DIRECTIONS: Please return all lines from the records below that include the string "Alejandro".

DATA PROVIDED:
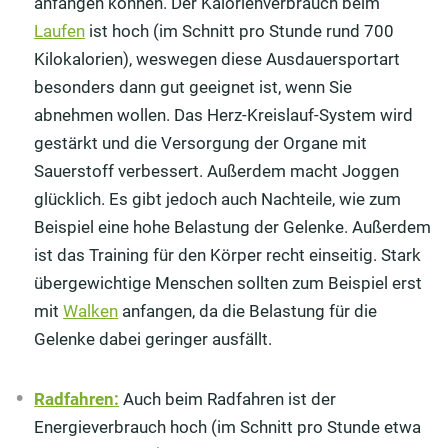
anfangen können. Der Kalorienverbrauch beim
Laufen
ist hoch (im Schnitt pro Stunde rund 700
Kilokalorien), weswegen diese Ausdauersportart
besonders dann gut geeignet ist, wenn Sie
abnehmen wollen. Das Herz-Kreislauf-System wird
gestärkt und die Versorgung der Organe mit
Sauerstoff verbessert. Außerdem macht Joggen
glücklich. Es gibt jedoch auch Nachteile, wie zum
Beispiel eine hohe Belastung der Gelenke. Außerdem
ist das Training für den Körper recht einseitig. Stark
übergewichtige Menschen sollten zum Beispiel erst
mit
Walken
anfangen, da die Belastung für die
Gelenke dabei geringer ausfällt.
Radfahren:
Auch beim Radfahren ist der
Energieverbrauch hoch (im Schnitt pro Stunde etwa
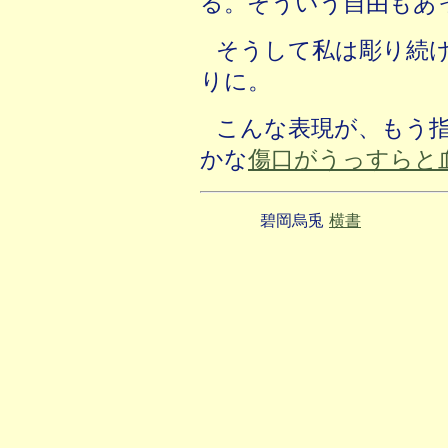
る。そういう自由もあ
そうして私は彫り続
りに。
こんな表現が、もう
かな
傷口がうっすらと
碧岡烏兎
横書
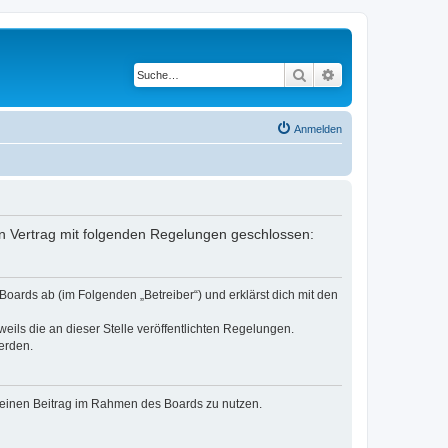
Suche
Erweiterte Suche
Anmelden
ein Vertrag mit folgenden Regelungen geschlossen:
oards ab (im Folgenden „Betreiber“) und erklärst dich mit den
eils die an dieser Stelle veröffentlichten Regelungen.
erden.
, deinen Beitrag im Rahmen des Boards zu nutzen.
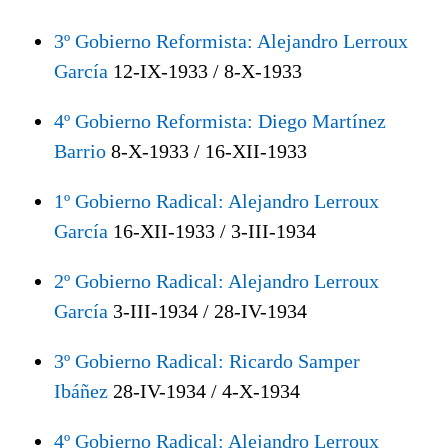
3º Gobierno Reformista: Alejandro Lerroux
García
12-IX-1933 / 8-X-1933
4º Gobierno Reformista: Diego Martínez
Barrio
8-X-1933 / 16-XII-1933
1º Gobierno Radical: Alejandro Lerroux
García
16-XII-1933 / 3-III-1934
2º Gobierno Radical: Alejandro Lerroux
García
3-III-1934 / 28-IV-1934
3º Gobierno Radical: Ricardo Samper
Ibáñez
28-IV-1934 / 4-X-1934
4º Gobierno Radical: Alejandro Lerroux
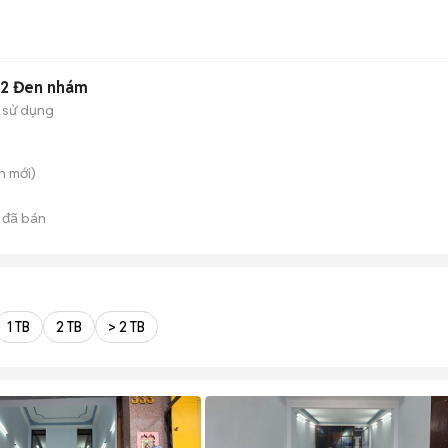
22 Đen nhám
 sử dụng
n
mới)
đã bán
1 TB
2 TB
> 2 TB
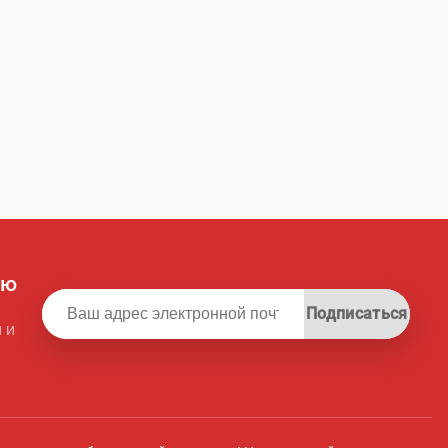
ую
Подписаться
 и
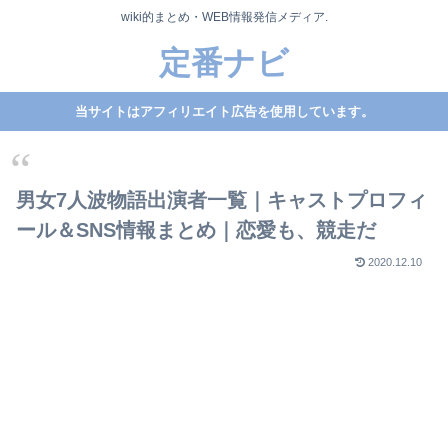
wiki的まとめ・WEB情報発信メディア.
定番ナビ
当サイトはアフィリエイト広告を使用しています。
男女7人波物語出演者一覧｜キャストプロフィ
ール＆SNS情報まとめ｜恋愛も、競走だ
2020.12.10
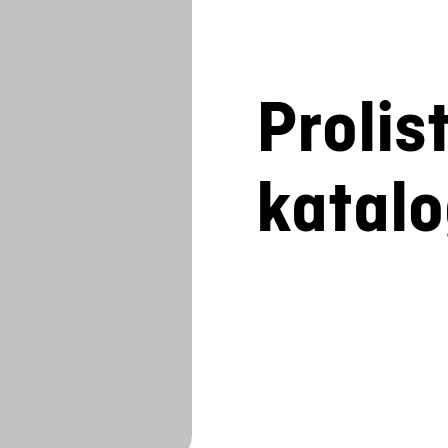
Prolis
katal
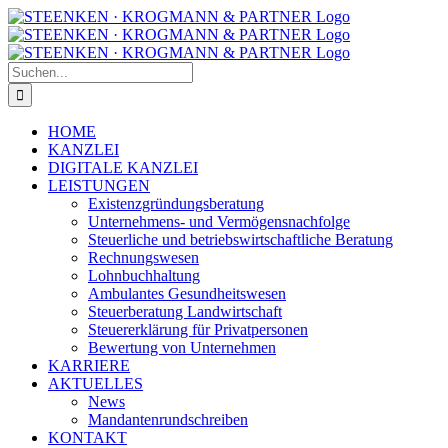
Zum
Facebook
Instagram
Inhalt
springen
Suche
nach:
HOME
KANZLEI
DIGITALE KANZLEI
LEISTUNGEN
Existenzgründungsberatung
Unternehmens- und Vermögensnachfolge
Steuerliche und betriebswirtschaftliche Beratung
Rechnungswesen
Lohnbuchhaltung
Ambulantes Gesundheitswesen
Steuerberatung Landwirtschaft
Steuererklärung für Privatpersonen
Bewertung von Unternehmen
KARRIERE
AKTUELLES
News
Mandantenrundschreiben
KONTAKT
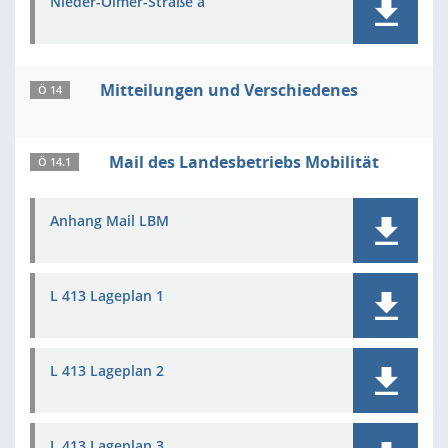
Nieder-Olmer-Straße a
Mitteilungen und Verschiedenes
Ö 14
Mail des Landesbetriebs Mobilität
Ö 14.1
Anhang Mail LBM
L 413 Lageplan 1
L 413 Lageplan 2
L 413 Lageplan 3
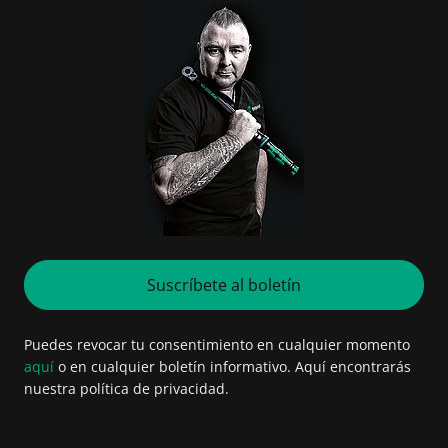
Suscríbete al boletín
Puedes revocar tu consentimiento en cualquier momento
aquí
o en cualquier boletín informativo. Aquí encontrarás
nuestra política de privacidad.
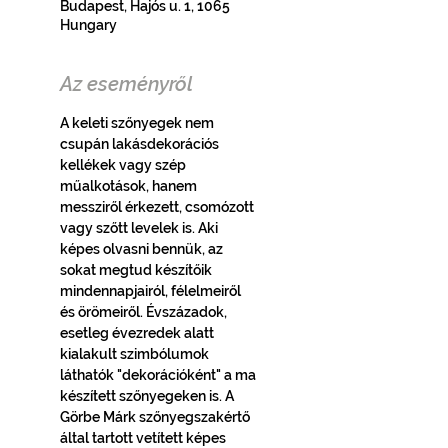
Budapest, Hajós u. 1, 1065
Hungary
Az eseményről
A keleti szőnyegek nem 
csupán lakásdekorációs 
kellékek vagy szép 
műalkotások, hanem 
messziről érkezett, csomózott 
vagy szőtt levelek is. Aki 
képes olvasni bennük, az 
sokat megtud készítőik 
mindennapjairól, félelmeiről 
és örömeiről. Évszázadok, 
esetleg évezredek alatt 
kialakult szimbólumok 
láthatók "dekorációként" a ma 
készített szőnyegeken is. A 
Görbe Márk szőnyegszakértő 
által tartott vetített képes 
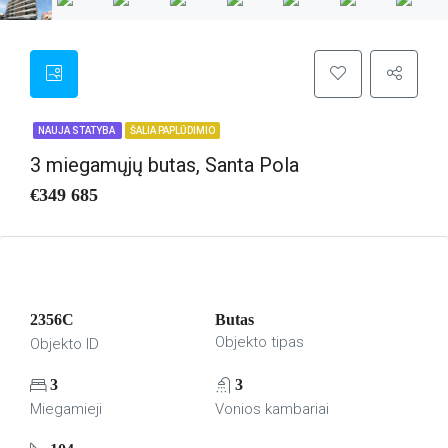
NAUJA STATYBA
ŠALIA PAPLŪDIMIO
3 miegamųjų butas, Santa Pola
€349 685
2356C
Butas
Objekto tipas
Objekto ID
3
3
Miegamieji
Vonios kambariai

WRITTEN ANSWER:
3º Gobierno Reformista: Alejandro Lerroux
1º Gobierno Radical: Alejandro Lerroux
2º Gobierno Radical: Alejandro Lerroux
4º Gobierno Radical: Alejandro Lerroux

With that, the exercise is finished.